- _THE INPUT_
·····

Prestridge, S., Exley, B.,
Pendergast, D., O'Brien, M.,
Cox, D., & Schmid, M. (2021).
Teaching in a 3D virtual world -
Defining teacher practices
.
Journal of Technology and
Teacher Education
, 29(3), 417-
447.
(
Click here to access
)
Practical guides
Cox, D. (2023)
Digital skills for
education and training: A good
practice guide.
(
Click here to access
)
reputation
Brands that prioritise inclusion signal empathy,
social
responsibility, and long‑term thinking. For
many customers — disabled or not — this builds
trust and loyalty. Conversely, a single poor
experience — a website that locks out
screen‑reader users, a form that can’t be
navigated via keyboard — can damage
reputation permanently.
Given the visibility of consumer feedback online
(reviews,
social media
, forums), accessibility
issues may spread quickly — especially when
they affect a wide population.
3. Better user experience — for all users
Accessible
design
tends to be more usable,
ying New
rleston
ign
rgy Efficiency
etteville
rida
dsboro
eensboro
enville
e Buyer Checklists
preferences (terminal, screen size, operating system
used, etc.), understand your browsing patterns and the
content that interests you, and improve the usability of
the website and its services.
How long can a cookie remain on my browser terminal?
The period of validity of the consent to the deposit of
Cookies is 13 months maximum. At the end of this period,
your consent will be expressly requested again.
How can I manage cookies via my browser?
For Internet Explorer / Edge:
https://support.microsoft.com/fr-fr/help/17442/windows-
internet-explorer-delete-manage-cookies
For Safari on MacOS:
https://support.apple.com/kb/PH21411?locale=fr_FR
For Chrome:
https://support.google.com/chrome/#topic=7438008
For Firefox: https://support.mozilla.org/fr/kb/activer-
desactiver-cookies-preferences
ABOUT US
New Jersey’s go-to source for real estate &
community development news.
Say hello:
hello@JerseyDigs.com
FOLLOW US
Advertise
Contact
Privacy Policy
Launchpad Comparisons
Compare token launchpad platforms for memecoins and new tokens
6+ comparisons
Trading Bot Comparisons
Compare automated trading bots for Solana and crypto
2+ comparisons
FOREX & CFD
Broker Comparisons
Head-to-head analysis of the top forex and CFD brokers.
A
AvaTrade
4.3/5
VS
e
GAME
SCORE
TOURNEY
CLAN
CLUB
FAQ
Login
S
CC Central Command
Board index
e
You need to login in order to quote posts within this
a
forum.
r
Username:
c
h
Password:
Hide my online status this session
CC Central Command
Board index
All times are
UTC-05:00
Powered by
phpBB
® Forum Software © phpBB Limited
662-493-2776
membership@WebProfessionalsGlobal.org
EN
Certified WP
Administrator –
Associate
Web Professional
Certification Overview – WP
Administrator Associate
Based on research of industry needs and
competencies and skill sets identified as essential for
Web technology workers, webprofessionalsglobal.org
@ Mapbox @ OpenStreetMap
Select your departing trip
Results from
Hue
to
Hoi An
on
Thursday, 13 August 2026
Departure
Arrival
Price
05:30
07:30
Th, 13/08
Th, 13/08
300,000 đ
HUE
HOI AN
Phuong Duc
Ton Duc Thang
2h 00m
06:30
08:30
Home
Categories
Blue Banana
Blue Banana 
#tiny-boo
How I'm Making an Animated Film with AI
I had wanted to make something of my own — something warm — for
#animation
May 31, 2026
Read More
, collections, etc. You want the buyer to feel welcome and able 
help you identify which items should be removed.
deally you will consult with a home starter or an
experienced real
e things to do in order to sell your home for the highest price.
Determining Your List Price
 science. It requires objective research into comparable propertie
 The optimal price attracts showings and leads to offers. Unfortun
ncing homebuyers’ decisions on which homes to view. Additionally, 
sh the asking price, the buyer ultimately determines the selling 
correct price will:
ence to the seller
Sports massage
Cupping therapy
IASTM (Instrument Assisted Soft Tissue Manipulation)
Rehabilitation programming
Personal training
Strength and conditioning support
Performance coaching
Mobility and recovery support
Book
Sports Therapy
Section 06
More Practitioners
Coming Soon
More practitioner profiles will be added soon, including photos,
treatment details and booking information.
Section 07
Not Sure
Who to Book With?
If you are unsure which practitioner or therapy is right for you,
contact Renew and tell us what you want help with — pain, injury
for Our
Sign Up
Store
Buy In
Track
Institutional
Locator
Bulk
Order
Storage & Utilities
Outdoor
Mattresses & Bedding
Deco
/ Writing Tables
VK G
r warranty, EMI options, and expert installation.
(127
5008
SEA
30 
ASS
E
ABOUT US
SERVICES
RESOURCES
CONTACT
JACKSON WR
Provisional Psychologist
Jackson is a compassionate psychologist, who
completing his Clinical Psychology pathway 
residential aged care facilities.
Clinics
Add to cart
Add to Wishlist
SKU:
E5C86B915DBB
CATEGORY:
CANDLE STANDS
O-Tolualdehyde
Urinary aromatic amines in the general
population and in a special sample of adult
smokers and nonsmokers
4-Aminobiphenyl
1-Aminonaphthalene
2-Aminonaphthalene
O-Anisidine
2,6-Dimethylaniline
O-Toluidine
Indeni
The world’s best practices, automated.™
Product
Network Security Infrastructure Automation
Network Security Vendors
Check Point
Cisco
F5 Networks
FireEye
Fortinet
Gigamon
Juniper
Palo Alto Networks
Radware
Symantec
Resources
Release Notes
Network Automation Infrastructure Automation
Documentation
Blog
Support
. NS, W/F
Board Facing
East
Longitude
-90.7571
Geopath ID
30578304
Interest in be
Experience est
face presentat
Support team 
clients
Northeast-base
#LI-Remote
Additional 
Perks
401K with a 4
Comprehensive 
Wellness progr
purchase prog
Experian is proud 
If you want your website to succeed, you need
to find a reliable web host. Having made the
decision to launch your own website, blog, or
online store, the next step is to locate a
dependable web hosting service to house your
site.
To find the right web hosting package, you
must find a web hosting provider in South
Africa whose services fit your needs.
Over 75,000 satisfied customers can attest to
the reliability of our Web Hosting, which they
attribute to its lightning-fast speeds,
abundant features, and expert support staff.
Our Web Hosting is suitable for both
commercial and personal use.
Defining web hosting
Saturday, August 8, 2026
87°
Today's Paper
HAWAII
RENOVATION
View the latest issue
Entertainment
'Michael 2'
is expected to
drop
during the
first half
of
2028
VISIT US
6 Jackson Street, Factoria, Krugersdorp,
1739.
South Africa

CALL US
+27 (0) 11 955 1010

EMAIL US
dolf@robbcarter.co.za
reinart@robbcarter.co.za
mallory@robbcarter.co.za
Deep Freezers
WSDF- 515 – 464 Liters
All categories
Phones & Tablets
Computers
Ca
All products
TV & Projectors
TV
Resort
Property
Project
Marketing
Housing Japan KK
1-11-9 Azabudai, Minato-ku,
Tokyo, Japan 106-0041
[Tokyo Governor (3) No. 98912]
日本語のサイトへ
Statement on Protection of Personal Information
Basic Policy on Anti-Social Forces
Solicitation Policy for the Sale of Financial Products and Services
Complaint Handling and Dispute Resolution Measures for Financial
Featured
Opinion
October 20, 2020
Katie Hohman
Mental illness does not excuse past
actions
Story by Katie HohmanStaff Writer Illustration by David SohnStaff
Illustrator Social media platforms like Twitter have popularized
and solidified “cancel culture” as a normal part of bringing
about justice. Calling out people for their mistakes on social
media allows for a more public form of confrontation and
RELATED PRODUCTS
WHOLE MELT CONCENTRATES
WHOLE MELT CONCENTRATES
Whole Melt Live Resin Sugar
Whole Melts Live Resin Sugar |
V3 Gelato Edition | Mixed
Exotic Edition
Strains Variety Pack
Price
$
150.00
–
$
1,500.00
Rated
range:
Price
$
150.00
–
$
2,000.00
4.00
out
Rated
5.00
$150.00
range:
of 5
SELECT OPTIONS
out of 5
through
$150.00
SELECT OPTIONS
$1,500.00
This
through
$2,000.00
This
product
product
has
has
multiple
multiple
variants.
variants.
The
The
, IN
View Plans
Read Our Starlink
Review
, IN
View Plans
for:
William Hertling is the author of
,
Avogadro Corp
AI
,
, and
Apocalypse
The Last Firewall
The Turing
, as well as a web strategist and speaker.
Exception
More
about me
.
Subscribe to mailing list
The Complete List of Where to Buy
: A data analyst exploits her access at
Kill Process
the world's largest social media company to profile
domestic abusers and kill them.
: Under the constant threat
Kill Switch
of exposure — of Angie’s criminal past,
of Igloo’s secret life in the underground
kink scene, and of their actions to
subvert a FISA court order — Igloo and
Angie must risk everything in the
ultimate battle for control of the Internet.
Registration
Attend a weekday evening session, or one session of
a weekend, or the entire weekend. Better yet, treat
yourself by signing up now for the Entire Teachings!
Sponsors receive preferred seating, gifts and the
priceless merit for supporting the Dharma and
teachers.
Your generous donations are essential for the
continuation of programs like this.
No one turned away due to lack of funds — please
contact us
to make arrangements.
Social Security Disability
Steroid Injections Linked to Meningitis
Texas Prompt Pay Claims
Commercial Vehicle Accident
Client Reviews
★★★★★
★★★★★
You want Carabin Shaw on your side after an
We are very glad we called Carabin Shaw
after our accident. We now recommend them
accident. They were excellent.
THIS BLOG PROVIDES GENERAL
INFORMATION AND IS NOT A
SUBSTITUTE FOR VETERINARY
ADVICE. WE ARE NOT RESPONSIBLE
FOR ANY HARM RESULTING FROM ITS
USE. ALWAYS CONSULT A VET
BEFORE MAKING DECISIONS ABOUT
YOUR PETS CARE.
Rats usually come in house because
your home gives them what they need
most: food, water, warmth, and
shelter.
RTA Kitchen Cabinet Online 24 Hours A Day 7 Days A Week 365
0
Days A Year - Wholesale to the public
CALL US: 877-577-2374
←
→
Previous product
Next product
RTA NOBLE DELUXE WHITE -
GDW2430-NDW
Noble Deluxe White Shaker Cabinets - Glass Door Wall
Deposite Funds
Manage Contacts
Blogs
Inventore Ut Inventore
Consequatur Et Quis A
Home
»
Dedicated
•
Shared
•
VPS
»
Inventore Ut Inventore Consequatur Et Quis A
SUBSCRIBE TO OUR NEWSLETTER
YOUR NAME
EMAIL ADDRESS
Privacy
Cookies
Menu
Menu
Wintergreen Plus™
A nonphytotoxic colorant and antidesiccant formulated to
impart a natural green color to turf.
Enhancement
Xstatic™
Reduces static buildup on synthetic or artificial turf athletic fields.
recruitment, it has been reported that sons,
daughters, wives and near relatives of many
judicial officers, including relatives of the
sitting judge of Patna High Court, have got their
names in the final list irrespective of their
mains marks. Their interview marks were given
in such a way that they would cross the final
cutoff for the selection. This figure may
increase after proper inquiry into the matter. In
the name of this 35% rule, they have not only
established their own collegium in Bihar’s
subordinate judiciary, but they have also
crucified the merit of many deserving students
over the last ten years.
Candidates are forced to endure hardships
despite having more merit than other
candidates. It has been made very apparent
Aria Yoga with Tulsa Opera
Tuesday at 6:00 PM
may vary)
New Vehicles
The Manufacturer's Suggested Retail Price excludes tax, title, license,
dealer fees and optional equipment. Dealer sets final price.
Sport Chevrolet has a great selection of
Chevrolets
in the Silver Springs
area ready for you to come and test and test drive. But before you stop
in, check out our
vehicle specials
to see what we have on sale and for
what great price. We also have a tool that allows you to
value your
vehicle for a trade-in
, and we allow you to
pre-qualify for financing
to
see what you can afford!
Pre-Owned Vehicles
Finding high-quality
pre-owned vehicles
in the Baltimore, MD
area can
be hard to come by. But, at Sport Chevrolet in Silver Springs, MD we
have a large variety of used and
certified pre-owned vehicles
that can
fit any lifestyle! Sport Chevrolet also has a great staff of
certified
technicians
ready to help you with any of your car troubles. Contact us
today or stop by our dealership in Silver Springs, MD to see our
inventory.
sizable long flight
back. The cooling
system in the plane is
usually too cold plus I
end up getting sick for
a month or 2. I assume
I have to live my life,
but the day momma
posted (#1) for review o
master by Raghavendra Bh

·····

- _GOAL OF THE EXERCISE_
From the rows above, pull out each line that contains the word "practices" and copy it in full.

- _SOLUTION TO THIS TASK_
Defining teacher practices
The world’s best practices, automated.™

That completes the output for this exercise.